California surgeon general urges future doctors to screen patients for childhood trauma

Diana Ramos educates students about adverse childhood experiences, mental health and reproductive care


California Surgeon General Diana Ramos on Tuesday encouraged UC Davis medical students to advance health equity in their future careers by helping to screen young patients for stressful and traumatic experiences. 

Surgeon General Diana Ramos stands at podium in front of a large screen with a Los Angeles Times front page photo that shows her image
California Surgeon General Diana Ramos, at podium and shown in the right of the newspaper photo, encourages students to be advocates for themselves and their patients.

By detecting and treating Adverse Childhood Experiences, or ACEs, early on, Ramos said, physicians can help improve health disparities that disproportionately affect certain demographic groups throughout their lifespan. 

“You are all future doctors,” she told about 40 students in a School of Medicine lecture hall and others watching online, “but the most critically important thing that we always talk about is, how do we treat disease, right? What we can we do to help our patients? Well, wouldn’t it be wonderful if we can even prevent the disease form happening?” 

She added: “This is exactly what treating ACEs does.” 

Ramos was invited to speak at the UC Davis School of Medicine by the local leadership team of Latino Medical Student Association, which is part of a national organization

Ramos is an obstetrician-gynecologist who was installed in her position by Gov. Gavin Newsom on Sept. 1, 2022. She is a key spokesperson on the state’s most significant public health issues and advisor to the governor on efforts to address health disparities. 

Her remarks reflected her passion for educating the public about ACEs, mental health and reproductive health. 

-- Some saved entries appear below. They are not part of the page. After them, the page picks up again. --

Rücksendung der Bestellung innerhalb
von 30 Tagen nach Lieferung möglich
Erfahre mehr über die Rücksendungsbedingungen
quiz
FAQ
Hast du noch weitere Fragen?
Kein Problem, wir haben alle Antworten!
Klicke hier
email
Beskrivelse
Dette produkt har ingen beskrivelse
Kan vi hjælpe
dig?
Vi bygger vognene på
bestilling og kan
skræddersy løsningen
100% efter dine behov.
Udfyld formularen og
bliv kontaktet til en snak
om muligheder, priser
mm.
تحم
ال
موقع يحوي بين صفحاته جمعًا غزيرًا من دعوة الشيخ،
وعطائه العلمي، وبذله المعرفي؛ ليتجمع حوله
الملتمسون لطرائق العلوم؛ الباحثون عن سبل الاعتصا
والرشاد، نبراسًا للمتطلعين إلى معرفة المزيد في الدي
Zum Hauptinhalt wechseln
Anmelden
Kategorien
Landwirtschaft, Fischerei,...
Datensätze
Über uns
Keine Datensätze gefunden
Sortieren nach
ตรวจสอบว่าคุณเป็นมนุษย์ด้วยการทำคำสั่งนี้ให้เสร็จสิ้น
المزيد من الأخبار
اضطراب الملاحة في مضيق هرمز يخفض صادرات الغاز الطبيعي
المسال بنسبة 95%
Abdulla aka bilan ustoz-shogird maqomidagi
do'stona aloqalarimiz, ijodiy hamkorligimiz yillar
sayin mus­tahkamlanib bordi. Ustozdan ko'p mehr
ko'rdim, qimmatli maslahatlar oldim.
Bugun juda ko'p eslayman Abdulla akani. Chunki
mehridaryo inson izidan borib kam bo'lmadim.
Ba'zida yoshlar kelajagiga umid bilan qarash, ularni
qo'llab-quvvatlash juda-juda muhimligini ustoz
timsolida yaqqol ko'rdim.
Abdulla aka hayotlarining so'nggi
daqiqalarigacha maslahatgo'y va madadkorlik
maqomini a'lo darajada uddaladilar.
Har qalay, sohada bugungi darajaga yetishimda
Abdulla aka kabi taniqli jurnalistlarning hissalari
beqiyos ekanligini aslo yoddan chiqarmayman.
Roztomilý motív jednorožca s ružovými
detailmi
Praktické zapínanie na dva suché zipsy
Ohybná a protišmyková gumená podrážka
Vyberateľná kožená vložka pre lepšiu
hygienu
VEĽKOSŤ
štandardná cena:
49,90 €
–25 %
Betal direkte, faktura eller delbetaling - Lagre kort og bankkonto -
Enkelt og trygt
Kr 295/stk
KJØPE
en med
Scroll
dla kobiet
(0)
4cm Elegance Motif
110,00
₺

ACEs have received a growing amount of attention in recent years, due to studies that show how untreated childhood trauma is linked to physical and mental wellbeing in adulthood. 

The most common ACEs occur in homes where family members deal with substance abuse, physical abuse, parental separation, sexual abuse and mental illness. An estimated 63% of Americans have had at least one ACE, according to the Centers for Disease Control and Prevention. The higher the number of ACEs, the worse the person’s health outcome, according to research. 

Addressing ACEs in childhood, Ramos said, will significantly decrease diseases, risky behaviors and socioeconomic challenges such as unemployment. 

“You can decrease depressive disorders by 44% just by addressing ACEs,” she said. 

Ramos, who is Mexican American, said speaking to LMSA “is like coming home” because she was actively involved in the organization while attending medical school at the University of Southern California. 

She implored students to improve the health of the underserved and to keep in touch with each other throughout their careers, the way she keeps in touch with a small group of Latinos from  medical school. 

“All of you are your own network,” she said. “Make sure that you keep that passion, that friendship that you all have here, because when it comes time for the future, the ones you are going to lean on are the ones that are around you.” 

About 30 medical students, residents, staff and faculty pose for a group photo with California Surgeon General Diana Ramos
California Surgeon General Diana Ramos poses with medical students, residents, staff and faculty after her speech in the Education Building.

Ramos is the second person to hold the position of surgeon general, which was created by Gov. Newsom. 

The first California surgeon general, Nadine Burke Harris, graduated from the UC Davis School of Medicine in 2001. 

Ramos, during several parts of her presentation, urged students to take leadership roles and imagine themselves accomplishing big things, no matter their circumstances. 

“I would have never imagined that, having been raised by a single mom who was always working up to three jobs, I would be able to one day be the surgeon general.”